SUPPLIED ENTRIES:
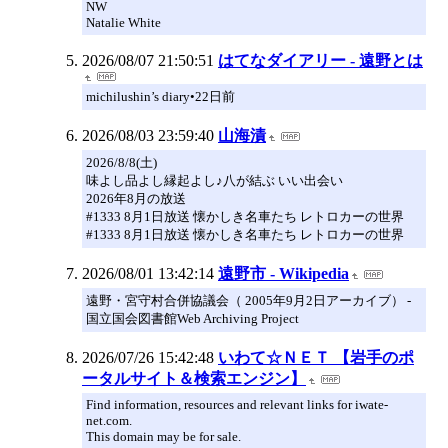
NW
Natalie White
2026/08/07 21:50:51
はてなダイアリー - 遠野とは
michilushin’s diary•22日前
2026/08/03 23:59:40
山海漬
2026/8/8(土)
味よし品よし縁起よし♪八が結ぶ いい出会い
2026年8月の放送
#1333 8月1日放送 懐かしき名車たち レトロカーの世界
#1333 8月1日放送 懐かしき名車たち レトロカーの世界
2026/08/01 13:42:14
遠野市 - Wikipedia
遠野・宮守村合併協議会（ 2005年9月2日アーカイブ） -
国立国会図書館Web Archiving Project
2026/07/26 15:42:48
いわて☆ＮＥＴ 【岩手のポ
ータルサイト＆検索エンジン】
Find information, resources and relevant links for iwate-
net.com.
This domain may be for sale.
...
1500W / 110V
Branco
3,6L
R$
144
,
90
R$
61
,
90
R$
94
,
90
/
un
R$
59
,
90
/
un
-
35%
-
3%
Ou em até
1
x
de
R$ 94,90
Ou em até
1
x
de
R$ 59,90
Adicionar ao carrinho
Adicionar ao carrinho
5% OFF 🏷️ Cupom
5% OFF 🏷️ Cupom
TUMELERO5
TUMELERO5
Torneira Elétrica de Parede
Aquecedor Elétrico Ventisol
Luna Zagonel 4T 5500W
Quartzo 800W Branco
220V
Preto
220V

WHAT IS NEEDED: Extract exactly and only the lines above from the line containing "Find information, resources" through the line containing "This domain may be for sale.", both end lines included.

ANSWER TO THE PROBLEM:
Find information, resources and relevant links for iwate-
net.com.
This domain may be for sale.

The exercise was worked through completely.